I guess I'm looking at it the wrong way. Already as much as I've backed the adjuster out of the rocker I'm hitting the rocker with the cup of the pushrod and the angle that the rocker sits at now is rocked way over on the pushrod side, if I get a shorter pushrod my rocker arm will end up rocked even deeper into the pushrod side which is definitely not the geometry she came with from the factory, so I thought the shims might keep the "teeter totter" more centered. Make any sence at all ?
 
I've actually also wondered if the machine shop knew they were going to mill the heads if they should have accounted for the difference with the installed height of the valve stems themselves. If they were to be surfaced a bit too it seems like things would be way more in line but to mill the heads but leave the valves at stock length already throws things off right from the start.
 
I've actually also wondered if the machine shop knew they were going to mill the heads if they should have accounted for the difference with the installed height of the valve stems themselves. If they were to be surfaced a bit too it seems like things would be way more in line but to mill the heads but leave the valves at stock length already throws things off right from the start.
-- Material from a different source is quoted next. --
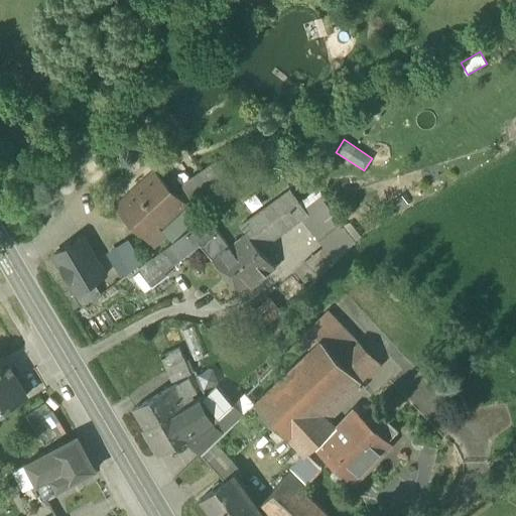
[(192,188),(206,209),(236,188),(218,161),(209,167),(214,174),(192,188)]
if, your valves were set up right to start w/, your answer is pushrod length. might be worth checking to see if they were (are) right. sha:banghead:ving the heads shouldn`t change they valve set up , but it will and move your rocker arms closer to the cam!
 
I've actually also wondered if the machine shop knew they were going to mill the heads if they should have accounted for the difference with the installed height of the valve stems themselves. If they were to be surfaced a bit too it seems like things would be way more in line but to mill the heads but leave the valves at stock length already throws things off right from the start.
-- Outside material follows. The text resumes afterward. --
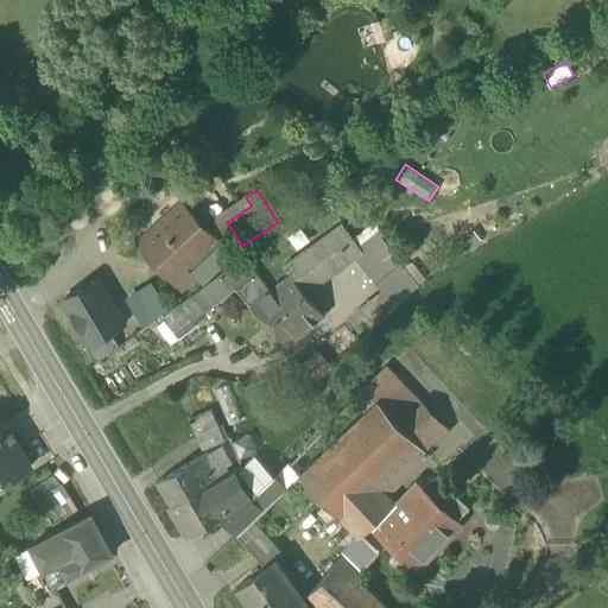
[(137,246),(173,282),(188,268),(217,242),(220,240),(184,202),(137,246)]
Milling the gasket surface has nothing to do with the stem length or valve job.
These are what can affect geometry on a Mopar shaft system:
-The stem heights are a result of the valve job: the seat depth, the seat cut on the valve, and the stem cut of the valve. Those are all set during the valve job.
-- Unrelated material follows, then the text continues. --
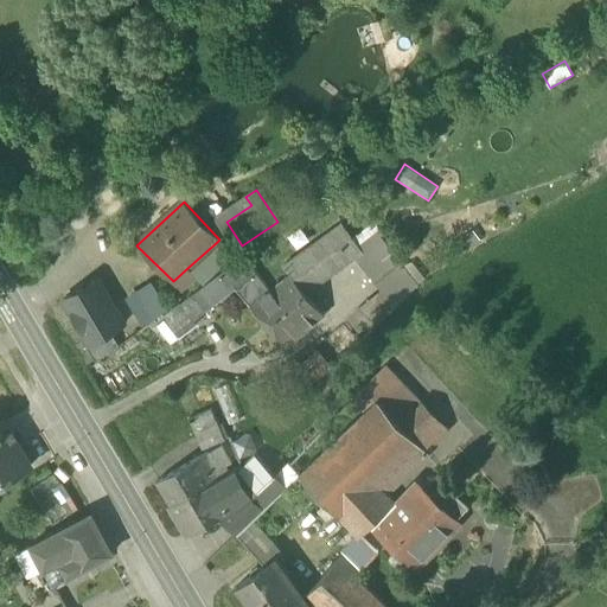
[(374,221),(352,237),(360,249),(378,236),(378,237),(383,234),(374,221)]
-The rocker shaft centerline position is set by the factory and unless you replace the stands with support blocks, it never changes.
-The rocker's tip position may vary depending on the rocker manufacturer.

What I would suggest is you get a pushrod checker. Thread the adjuster down so there's 1/2 a thread showing and then use the checker to determine the length you need (and don't forget the proper lifter preload if it's a hydraulic tappet). Then call Manton or Smith Bros. and have a set made and delivered to you.
Pushrod length is one of the innocent bystanders of head milling to gain compression. If you go too far (and again - that's from the factory original surface... not the surface you may have on your heads if they were cut once eons ago) then you have to start buying parts to get things to work right.
 
I see your point there, no matter if the heads were milled or not the valve stem height in relation to the pedistal would not change. I think a guy actually needs a little on both sides. My adjustable rockers can give me a shorter length ( than stock) on the pushrod side simply by backing them off but I feel as though I need to retrieve the correct geometry with also a slight raise of the pedestal. Need to get the grease out like Ted said, mock them up and see where it's at.
 
Yup. If you don't want to use grease a sharpie or dykem works too.